▶ PROBLEM TO WORK ON
Copy the passage from the reward-function text, starting at the words "Reward function that" and ending after the words "(https://huggingface.co/papers/2502.03373).".

▶ ARTICLE
.....
Reward function that scales a correctness reward by the completion length following a cosine schedule, to favor
concise reasoning. Reference: Appendix C.1 of the "Demystifying Long Chain-of-Thought Reasoning" paper
(https://huggingface.co/papers/2502.03373).

Correctness is determined by math verification (as in [accuracy_reward()](/docs/trl/v1.7.0/en/rewards#trl.rewards.accuracy_reward)), and the length is the number
of completion tokens. The reward interpolates along a cosine schedule between a short-completion and a
long-completion bound:

$$
R_{\text{cosine}}(y) = v_{\min} + \frac{1}{2}(v_{\max} - v_{\min})\left(1 + \cos\left(\frac{|y|}{L_{\max}}\pi\right)\right)
.....
▶ PROVIDED MATERIAL
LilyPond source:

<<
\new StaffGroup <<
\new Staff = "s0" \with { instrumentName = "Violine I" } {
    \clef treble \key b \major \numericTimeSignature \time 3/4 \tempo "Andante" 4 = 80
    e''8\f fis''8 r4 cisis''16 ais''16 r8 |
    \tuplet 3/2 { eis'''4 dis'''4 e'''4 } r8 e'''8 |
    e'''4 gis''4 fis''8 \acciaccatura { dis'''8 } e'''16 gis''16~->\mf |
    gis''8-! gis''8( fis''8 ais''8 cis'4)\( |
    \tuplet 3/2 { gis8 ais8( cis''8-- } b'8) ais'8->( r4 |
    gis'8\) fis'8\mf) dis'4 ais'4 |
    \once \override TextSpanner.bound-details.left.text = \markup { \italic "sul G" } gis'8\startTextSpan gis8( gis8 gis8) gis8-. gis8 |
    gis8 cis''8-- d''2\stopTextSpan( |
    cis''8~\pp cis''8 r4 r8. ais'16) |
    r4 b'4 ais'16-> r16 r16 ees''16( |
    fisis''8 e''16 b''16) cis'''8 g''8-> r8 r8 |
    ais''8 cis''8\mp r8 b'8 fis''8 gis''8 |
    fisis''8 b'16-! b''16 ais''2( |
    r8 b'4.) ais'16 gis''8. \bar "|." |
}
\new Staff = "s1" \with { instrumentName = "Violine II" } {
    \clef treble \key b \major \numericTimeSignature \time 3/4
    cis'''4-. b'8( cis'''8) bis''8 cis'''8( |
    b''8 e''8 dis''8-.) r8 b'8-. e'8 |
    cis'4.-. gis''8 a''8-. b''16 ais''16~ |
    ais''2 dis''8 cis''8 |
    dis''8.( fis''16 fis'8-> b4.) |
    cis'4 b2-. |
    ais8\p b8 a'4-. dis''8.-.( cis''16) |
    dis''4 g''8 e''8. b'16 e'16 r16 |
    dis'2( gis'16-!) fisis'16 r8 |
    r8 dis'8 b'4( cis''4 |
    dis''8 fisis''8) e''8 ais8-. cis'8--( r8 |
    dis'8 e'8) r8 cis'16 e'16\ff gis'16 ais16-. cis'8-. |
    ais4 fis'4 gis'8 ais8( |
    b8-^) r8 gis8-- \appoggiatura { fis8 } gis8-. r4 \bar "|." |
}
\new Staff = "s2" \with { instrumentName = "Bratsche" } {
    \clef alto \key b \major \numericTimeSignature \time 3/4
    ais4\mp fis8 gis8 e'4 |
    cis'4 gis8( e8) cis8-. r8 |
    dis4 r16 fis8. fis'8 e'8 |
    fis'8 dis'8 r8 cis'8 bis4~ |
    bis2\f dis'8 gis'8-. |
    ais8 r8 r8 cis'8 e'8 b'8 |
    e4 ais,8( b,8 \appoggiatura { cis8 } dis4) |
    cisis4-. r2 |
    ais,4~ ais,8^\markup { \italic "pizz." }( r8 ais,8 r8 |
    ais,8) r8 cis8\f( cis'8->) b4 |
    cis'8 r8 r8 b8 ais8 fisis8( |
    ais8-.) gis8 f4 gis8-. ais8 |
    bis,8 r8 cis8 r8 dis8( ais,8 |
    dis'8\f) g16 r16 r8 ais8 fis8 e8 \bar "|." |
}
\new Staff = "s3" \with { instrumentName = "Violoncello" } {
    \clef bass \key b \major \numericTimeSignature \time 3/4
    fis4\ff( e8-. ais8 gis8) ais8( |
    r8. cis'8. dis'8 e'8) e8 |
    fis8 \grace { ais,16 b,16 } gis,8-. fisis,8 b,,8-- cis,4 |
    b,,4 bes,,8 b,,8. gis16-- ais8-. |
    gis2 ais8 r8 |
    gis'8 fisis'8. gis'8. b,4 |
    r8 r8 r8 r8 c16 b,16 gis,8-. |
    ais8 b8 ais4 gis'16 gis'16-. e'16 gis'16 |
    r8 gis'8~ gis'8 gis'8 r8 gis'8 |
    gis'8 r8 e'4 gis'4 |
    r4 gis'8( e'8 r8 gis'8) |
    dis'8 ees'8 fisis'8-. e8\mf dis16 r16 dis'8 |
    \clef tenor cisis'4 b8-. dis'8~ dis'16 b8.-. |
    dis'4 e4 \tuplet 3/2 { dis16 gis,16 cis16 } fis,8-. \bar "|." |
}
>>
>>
.....
▶ PROBLEM SOLUTION
Reward function that scales a correctness reward by the completion length following a cosine schedule, to favor
concise reasoning. Reference: Appendix C.1 of the "Demystifying Long Chain-of-Thought Reasoning" paper
(https://huggingface.co/papers/2502.03373).